PHOENIX — Joseph R. Biden Jr. held onto a narrow lead in Arizona after elections officials added thousands more votes to the results there on Saturday morning in what is likely to be one of the last large reports of new vote data from the state.

Just before 11 a.m. on Saturday, roughly 6,800 more votes were added to the statewide tally, shrinking Mr. Biden’s lead slightly to about 28,000 votes. Then, about 10 minutes later, the tally of more than 45,000 additional votes was reported by Maricopa County, the largest county in the state, winnowing Mr. Biden’s lead further to about 20,000 votes. Officials in Maricopa County, which includes Phoenix, said the Saturday afternoon data dump would be the last large report of tallied votes they planned to release.

Although ballots counted on Friday and Saturday have tilted in Mr. Trump’s favor, Mr. Biden was firmly ahead of the president in Maricopa County after the latest batch of votes were tallied. If the results hold, 2020 will be the first time that Maricopa County voters have chose a Democrat for president in more than 70 years.

The scene was calm on Saturday morning at the tabulation site near downtown Phoenix where Maricopa County employees were continuing their work. Only two protesters were standing in the parking lot where protests, some involving armed supporters of Mr. Trump, had unfolded this week.

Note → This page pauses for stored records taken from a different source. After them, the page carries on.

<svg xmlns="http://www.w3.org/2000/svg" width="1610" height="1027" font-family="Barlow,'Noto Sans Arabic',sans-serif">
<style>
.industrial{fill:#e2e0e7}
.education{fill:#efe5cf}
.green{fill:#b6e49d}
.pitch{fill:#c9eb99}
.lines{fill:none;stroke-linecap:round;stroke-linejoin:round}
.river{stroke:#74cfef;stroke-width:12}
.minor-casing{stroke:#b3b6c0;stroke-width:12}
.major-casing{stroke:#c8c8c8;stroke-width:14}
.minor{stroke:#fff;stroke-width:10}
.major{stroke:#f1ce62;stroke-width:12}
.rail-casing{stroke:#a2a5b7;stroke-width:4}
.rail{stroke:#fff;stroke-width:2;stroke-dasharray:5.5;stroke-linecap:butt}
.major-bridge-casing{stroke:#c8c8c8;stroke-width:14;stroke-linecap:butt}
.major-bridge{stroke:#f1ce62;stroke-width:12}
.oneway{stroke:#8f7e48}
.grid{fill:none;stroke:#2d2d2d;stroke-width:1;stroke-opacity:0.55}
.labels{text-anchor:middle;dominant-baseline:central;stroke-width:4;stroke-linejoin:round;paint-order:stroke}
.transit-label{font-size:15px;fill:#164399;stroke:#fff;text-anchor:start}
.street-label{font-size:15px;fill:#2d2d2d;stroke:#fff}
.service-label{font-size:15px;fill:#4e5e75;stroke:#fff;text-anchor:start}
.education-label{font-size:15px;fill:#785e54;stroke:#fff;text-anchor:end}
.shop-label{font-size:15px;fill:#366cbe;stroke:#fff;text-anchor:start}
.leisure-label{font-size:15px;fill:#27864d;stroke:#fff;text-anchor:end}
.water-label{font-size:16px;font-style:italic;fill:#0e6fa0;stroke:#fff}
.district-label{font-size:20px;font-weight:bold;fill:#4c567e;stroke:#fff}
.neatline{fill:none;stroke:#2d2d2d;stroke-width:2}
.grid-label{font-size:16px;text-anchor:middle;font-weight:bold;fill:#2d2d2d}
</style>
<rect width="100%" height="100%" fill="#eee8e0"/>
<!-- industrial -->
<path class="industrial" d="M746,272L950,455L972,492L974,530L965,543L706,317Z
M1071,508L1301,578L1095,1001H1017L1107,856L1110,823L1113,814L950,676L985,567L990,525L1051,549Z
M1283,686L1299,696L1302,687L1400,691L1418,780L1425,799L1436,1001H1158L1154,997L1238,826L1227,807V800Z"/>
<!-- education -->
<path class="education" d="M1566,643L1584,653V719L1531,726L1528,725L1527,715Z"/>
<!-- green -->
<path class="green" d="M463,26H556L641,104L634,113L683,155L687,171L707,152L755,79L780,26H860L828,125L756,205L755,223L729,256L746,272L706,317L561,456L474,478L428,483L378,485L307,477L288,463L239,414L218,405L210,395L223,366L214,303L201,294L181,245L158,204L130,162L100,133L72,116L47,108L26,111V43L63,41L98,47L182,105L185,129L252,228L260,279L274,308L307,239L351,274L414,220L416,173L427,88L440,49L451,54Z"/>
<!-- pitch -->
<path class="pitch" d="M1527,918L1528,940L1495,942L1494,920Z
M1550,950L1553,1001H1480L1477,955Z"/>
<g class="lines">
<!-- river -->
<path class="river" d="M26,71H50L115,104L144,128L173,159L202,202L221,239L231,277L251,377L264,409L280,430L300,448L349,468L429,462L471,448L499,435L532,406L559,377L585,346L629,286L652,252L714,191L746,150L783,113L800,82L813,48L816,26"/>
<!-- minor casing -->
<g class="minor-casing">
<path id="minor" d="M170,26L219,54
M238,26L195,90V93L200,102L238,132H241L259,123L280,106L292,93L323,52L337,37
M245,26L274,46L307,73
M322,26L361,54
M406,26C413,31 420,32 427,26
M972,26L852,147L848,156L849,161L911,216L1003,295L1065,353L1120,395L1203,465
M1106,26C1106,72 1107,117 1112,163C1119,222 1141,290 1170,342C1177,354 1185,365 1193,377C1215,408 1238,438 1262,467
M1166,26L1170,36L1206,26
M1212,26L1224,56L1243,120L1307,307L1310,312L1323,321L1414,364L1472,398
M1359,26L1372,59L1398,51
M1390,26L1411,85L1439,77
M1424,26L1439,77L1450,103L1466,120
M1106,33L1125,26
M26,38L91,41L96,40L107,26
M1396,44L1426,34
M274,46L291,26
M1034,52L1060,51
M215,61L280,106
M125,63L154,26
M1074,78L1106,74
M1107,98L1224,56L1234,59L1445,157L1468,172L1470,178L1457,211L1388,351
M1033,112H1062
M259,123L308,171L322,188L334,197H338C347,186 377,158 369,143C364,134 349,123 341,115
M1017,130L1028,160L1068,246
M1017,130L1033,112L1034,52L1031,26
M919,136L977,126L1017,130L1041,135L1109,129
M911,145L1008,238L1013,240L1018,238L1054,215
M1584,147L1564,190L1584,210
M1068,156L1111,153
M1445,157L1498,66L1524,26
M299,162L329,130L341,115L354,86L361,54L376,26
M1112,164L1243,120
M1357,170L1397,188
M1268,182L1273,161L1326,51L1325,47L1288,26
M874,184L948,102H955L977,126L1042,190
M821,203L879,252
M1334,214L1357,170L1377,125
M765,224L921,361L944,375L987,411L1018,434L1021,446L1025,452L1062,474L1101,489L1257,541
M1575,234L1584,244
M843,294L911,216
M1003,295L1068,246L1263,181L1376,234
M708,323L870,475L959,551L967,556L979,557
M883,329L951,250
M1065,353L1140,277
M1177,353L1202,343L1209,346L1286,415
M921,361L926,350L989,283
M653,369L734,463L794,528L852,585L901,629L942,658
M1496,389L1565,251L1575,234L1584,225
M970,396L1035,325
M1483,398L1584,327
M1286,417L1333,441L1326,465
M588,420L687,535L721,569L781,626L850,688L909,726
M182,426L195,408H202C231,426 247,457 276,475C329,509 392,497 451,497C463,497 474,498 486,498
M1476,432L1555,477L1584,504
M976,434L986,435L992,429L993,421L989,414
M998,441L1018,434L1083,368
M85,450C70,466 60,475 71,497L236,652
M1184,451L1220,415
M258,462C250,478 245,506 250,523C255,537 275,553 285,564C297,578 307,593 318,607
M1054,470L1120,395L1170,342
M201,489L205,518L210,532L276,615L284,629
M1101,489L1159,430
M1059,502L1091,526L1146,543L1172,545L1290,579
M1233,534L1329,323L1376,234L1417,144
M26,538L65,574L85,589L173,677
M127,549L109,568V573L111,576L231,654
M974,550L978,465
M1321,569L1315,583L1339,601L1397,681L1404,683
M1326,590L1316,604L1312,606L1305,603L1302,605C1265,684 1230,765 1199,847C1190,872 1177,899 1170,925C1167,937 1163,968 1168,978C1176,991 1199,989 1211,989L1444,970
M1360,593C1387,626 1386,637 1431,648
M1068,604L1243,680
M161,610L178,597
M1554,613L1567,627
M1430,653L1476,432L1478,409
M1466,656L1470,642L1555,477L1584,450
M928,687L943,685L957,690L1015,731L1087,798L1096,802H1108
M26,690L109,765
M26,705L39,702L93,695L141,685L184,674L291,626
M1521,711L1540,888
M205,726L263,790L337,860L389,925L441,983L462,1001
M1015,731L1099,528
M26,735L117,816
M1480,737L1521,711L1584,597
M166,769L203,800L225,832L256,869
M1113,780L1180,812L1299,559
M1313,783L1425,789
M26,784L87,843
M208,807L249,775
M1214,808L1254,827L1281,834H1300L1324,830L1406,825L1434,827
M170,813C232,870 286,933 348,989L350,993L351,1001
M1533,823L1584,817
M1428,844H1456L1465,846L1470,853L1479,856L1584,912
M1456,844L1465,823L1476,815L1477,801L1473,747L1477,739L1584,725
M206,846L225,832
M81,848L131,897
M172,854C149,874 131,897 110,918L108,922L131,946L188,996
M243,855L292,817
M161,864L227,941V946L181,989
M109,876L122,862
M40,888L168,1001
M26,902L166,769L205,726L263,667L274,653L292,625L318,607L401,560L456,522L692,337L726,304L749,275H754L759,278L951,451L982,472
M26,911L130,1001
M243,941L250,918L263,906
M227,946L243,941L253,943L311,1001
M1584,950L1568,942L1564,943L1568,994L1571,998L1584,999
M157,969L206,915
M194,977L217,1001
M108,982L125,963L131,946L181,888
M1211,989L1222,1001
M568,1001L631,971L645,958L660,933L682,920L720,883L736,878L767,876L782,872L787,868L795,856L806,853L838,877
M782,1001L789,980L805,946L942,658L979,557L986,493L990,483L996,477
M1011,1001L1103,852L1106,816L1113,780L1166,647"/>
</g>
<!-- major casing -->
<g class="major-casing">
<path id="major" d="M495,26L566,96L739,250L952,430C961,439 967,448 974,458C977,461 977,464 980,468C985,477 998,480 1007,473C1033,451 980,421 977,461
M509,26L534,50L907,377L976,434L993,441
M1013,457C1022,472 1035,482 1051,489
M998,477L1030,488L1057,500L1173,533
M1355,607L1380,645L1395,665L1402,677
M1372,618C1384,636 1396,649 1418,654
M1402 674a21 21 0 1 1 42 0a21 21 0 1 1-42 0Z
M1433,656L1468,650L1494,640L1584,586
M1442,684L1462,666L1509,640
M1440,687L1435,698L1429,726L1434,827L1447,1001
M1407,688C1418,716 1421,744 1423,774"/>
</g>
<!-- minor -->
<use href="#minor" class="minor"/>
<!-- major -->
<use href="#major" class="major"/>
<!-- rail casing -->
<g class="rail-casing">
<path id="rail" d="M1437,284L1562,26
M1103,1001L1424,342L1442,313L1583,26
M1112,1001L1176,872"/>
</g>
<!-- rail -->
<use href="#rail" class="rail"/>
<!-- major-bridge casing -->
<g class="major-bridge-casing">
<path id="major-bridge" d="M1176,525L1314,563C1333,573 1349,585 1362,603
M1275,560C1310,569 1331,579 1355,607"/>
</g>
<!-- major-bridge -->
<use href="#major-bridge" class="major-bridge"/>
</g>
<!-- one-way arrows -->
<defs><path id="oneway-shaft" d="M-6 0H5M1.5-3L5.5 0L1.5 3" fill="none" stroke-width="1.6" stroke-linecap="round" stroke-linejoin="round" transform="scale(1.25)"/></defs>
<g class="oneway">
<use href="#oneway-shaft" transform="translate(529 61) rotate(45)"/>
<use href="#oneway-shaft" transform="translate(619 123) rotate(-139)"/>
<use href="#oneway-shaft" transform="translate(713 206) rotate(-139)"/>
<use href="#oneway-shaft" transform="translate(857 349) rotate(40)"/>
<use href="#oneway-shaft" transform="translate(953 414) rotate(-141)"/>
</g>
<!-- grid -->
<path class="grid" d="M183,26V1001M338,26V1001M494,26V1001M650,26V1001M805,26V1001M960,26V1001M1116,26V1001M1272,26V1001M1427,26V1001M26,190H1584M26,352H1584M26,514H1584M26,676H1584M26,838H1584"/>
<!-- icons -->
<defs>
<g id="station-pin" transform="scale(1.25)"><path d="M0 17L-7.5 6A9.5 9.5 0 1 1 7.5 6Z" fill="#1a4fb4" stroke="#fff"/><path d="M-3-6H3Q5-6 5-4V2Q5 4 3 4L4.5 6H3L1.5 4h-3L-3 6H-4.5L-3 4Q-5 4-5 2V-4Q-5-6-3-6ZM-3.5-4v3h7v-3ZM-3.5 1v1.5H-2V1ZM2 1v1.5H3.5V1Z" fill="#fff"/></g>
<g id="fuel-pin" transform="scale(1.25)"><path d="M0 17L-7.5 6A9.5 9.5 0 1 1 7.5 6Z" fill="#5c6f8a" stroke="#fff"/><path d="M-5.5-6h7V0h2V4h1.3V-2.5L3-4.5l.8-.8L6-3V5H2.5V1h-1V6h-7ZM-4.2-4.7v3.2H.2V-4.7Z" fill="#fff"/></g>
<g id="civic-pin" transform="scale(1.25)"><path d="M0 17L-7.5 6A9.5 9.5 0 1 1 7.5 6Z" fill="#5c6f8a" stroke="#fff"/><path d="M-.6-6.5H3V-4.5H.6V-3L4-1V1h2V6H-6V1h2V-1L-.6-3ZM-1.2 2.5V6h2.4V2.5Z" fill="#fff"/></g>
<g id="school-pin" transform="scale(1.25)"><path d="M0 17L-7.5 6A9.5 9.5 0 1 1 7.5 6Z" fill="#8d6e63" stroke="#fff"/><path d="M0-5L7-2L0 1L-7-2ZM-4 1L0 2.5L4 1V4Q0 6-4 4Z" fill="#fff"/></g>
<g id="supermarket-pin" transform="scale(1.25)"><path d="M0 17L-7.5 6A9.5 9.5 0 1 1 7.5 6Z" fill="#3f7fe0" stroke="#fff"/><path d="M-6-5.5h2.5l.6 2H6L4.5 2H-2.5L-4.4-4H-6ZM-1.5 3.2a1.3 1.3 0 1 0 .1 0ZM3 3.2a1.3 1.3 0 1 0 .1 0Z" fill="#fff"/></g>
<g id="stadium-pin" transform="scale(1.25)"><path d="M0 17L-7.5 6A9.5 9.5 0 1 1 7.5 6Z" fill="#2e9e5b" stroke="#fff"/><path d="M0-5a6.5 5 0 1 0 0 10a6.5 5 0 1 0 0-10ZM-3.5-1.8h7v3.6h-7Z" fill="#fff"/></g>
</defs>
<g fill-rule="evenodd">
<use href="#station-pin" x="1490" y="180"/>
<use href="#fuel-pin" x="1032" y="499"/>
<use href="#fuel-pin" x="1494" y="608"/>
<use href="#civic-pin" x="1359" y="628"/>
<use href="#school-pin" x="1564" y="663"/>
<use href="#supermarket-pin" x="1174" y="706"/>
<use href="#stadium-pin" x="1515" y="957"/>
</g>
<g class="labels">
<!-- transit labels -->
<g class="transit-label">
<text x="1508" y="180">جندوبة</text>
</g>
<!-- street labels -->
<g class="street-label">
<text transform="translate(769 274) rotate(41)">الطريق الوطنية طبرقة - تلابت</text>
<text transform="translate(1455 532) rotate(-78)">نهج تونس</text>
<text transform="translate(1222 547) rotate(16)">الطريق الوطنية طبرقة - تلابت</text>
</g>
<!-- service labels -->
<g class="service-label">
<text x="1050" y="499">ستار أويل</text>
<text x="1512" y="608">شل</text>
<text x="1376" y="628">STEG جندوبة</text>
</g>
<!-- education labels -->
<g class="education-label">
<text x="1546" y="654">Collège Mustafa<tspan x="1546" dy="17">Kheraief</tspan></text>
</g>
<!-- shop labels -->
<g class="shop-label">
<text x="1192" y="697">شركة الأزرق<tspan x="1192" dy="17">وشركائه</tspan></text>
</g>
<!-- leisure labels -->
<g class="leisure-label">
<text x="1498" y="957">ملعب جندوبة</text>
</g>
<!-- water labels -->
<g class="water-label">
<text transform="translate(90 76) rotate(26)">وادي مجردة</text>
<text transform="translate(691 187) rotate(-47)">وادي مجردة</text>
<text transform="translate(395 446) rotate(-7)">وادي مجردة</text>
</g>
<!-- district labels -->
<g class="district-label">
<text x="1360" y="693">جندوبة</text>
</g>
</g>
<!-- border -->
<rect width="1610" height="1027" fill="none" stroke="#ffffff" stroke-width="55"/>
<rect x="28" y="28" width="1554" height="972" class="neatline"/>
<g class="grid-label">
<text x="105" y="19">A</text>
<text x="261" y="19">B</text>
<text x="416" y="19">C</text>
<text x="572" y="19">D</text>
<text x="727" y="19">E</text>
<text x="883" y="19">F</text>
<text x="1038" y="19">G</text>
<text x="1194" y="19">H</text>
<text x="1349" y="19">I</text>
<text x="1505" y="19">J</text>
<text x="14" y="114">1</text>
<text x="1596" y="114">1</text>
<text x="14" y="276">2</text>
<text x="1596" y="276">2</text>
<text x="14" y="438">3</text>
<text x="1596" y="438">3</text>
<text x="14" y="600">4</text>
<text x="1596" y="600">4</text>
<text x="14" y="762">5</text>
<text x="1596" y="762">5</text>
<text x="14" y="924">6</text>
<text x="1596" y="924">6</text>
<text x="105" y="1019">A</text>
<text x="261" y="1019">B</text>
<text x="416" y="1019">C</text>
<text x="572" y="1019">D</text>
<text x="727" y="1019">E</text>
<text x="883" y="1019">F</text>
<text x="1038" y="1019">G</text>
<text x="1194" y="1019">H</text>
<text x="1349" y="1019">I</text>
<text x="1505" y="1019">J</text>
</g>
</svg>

One of the men in the parking lot held an American flag and said he was at the site as a single-issue voter, explaining that he was an anti-abortion campaigner. He declined to give his name.

The other pro-Trump protester was Franklyn Olivieri, 50, a Brooklyn-born construction worker who has lived in Arizona for more than two decades.

“We just want a fair count,” Mr. Olivieri said. “If it needs to go to the courts, go to the courts.”

Both of the men said they hoped any demonstration on Saturday would be peaceful.

Even Mr. Biden’s narrow edge in Arizona after days of ballot counting underscored a profound political shift in the state, a longtime Republican bastion that has lurched left in recent years, fueled by rapidly evolving demographics and a growing contingent of young Latino voters who favor liberal policies.

In one of the brightest spots for Democrats so far, the former astronaut Mark Kelly defeated the state’s Republican senator, Martha McSally, in a special election, making Mr. Kelly and Kyrsten Sinema the first two Democrats to represent Arizona in the Senate since the 1950s.